KUTIPAN TEKS ::
PANGKALPINANG, JOURNALARTA.COM – Forum Bangka Belitung Menggugat (BBM) kembali menegaskan bahwa dua kali kehadiran mereka di DPRD Bangka Belitung (Babel) bertujuan untuk mendorong percepatan pembentukan Panitia Khusus (Pansus) tata kelola pertimahan.
Pernyataan tegas ini disampaikan oleh Hangga Oftafandany, SH, dari Kantor Firma Hukum Hangga Off yang merupakan bagian dari tim advokasi Forum BBM.
“Kedatangan kami ke DPRD Babel jelas, yaitu mendorong percepatan pembentukan Pansus tata kelola pertimahan. Jangan diplintir seolah-olah BBM meminta revisi perda atau bahkan pembentukan Pansus untuk menghitung kerugian negara Rp271 triliun. Itu sama sekali tidak benar,” tegas Hangga, Senin (3/2/2025).
Hangga juga menegaskan bahwa Forum BBM tidak memiliki keterkaitan dengan aksi unjuk rasa kelompok Perpat Babel yang berlangsung pada Jumat (31/1/2025).
Meski isu yang diangkat berkaitan dengan tata kelola pertimahan, kedua kelompok ini memiliki agenda berbeda.
Forum BBM fokus menuntut perbaikan sistem tata kelola, sementara Perpat Babel mempermasalahkan validitas perhitungan kerugian negara dalam kasus dugaan korupsi timah.
Pansus Masih Sekadar Wacana, Dewan Belum Solid
Hingga kini, pembentukan Pansus tata kelola pertimahan masih sekadar wacana tanpa kesepakatan bulat dari DPRD Babel.
Meskipun Pansus merupakan alat kelengkapan dewan yang dapat memberikan rekomendasi dalam situasi mendesak, arah politik di DPRD Babel masih belum menunjukkan konsistensi.
“Semua pihak perlu bersabar. Belum tentu dewan sepakat membentuk Pansus tata kelola pertimahan. Bahkan, ada kemungkinan Pansus malah diarahkan untuk revisi perda pertimahan, bukan membenahi sistemnya,” ujar Hangga.
Saat bertemu dengan Wakil Ketua DPRD Babel Eddy Iskandar, Forum BBM menegaskan bahwa Pansus yang dibentuk harus fokus pada pembenahan tata kelola dan perdagangan timah.

SOAL SINGKAT 1 ::
Ketik ulang bagian berita tentang Pansus tata kelola pertimahan, mulai dari "Pernyataan tegas ini" sampai dengan "dugaan korupsi timah.".

DATA KERJA ::
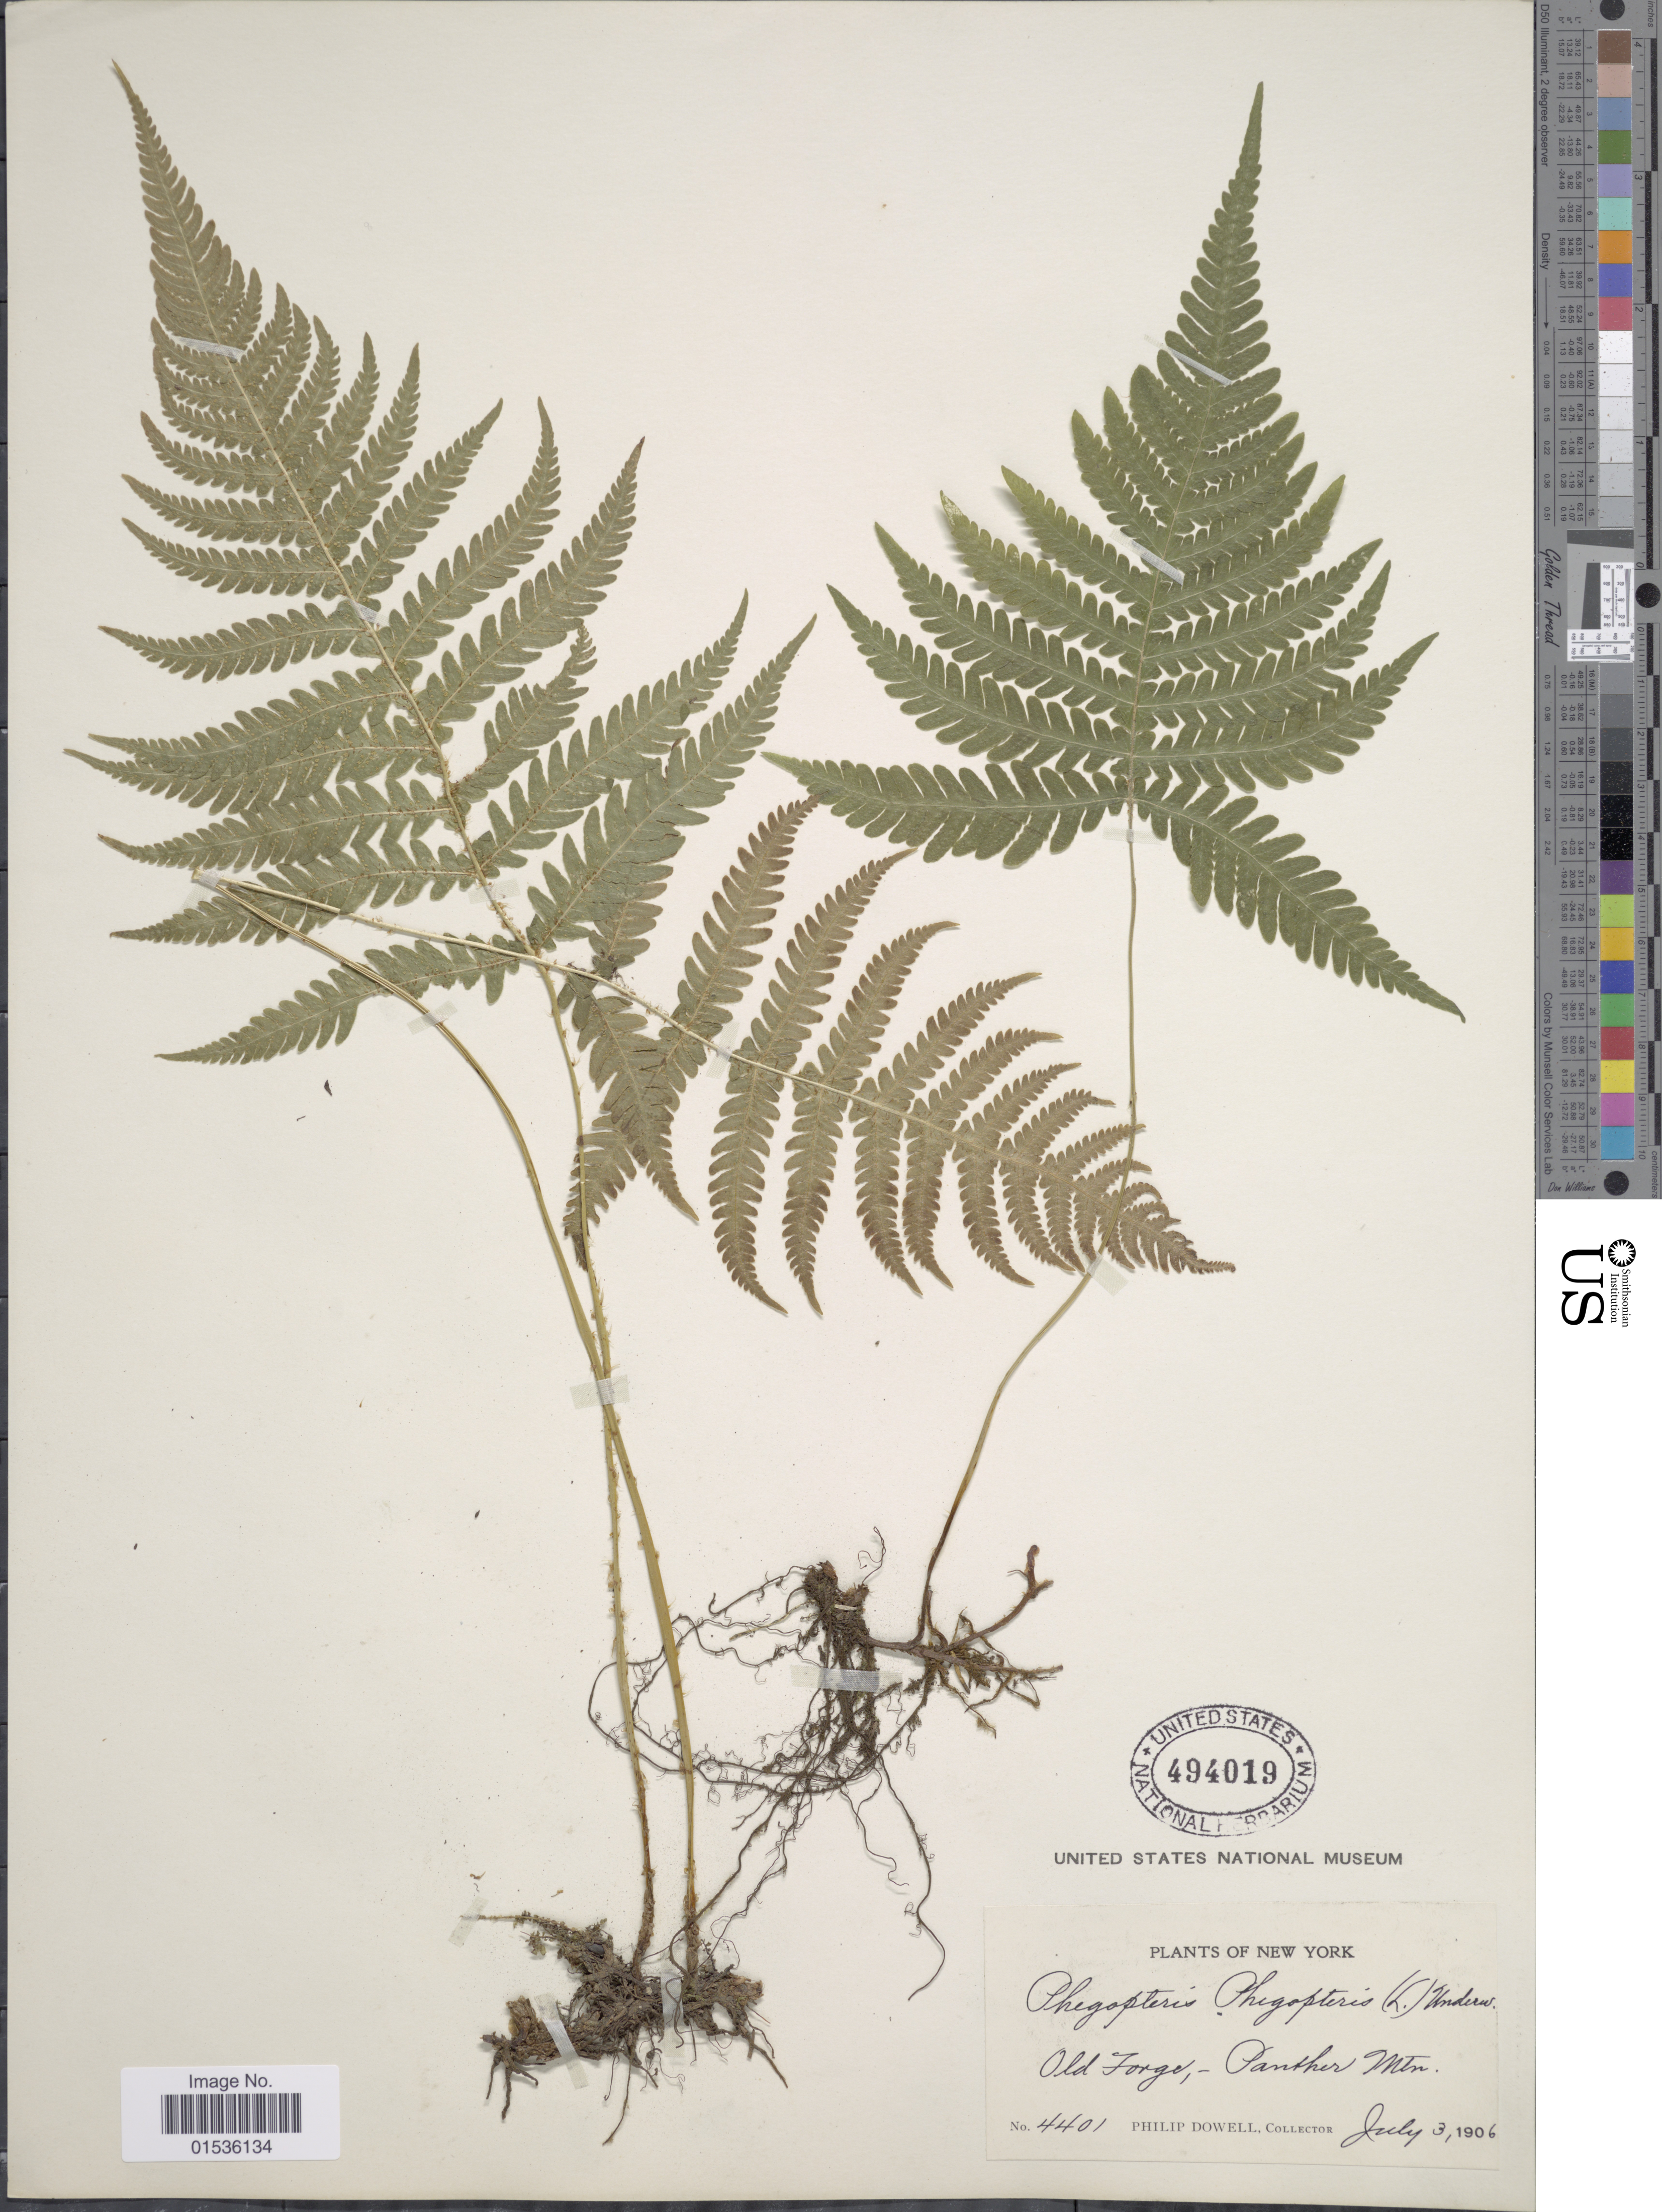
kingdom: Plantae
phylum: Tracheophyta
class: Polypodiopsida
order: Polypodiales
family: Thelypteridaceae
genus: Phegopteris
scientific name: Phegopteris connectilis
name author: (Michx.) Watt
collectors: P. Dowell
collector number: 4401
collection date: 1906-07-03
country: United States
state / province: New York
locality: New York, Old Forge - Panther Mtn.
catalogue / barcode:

SOAL SINGKAT 2 ::
Pada baris-baris data spesimen tumbuhan, mulai dari baris yang memuat "name author: (Michx.) Watt" sampai dengan baris terakhir data, ubah nama "locality" menjadi "lokasi". Tuliskan kembali hanya baris-baris tersebut, tanpa perubahan lain.

PEMBAHASAN SOAL 1 ::
Pernyataan tegas ini disampaikan oleh Hangga Oftafandany, SH, dari Kantor Firma Hukum Hangga Off yang merupakan bagian dari tim advokasi Forum BBM.
“Kedatangan kami ke DPRD Babel jelas, yaitu mendorong percepatan pembentukan Pansus tata kelola pertimahan. Jangan diplintir seolah-olah BBM meminta revisi perda atau bahkan pembentukan Pansus untuk menghitung kerugian negara Rp271 triliun. Itu sama sekali tidak benar,” tegas Hangga, Senin (3/2/2025).
Hangga juga menegaskan bahwa Forum BBM tidak memiliki keterkaitan dengan aksi unjuk rasa kelompok Perpat Babel yang berlangsung pada Jumat (31/1/2025).
Meski isu yang diangkat berkaitan dengan tata kelola pertimahan, kedua kelompok ini memiliki agenda berbeda.
Forum BBM fokus menuntut perbaikan sistem tata kelola, sementara Perpat Babel mempermasalahkan validitas perhitungan kerugian negara dalam kasus dugaan korupsi timah.

PEMBAHASAN SOAL 2 ::
name author: (Michx.) Watt
collectors: P. Dowell
collector number: 4401
collection date: 1906-07-03
country: United States
state / province: New York
lokasi: New York, Old Forge - Panther Mtn.
catalogue / barcode:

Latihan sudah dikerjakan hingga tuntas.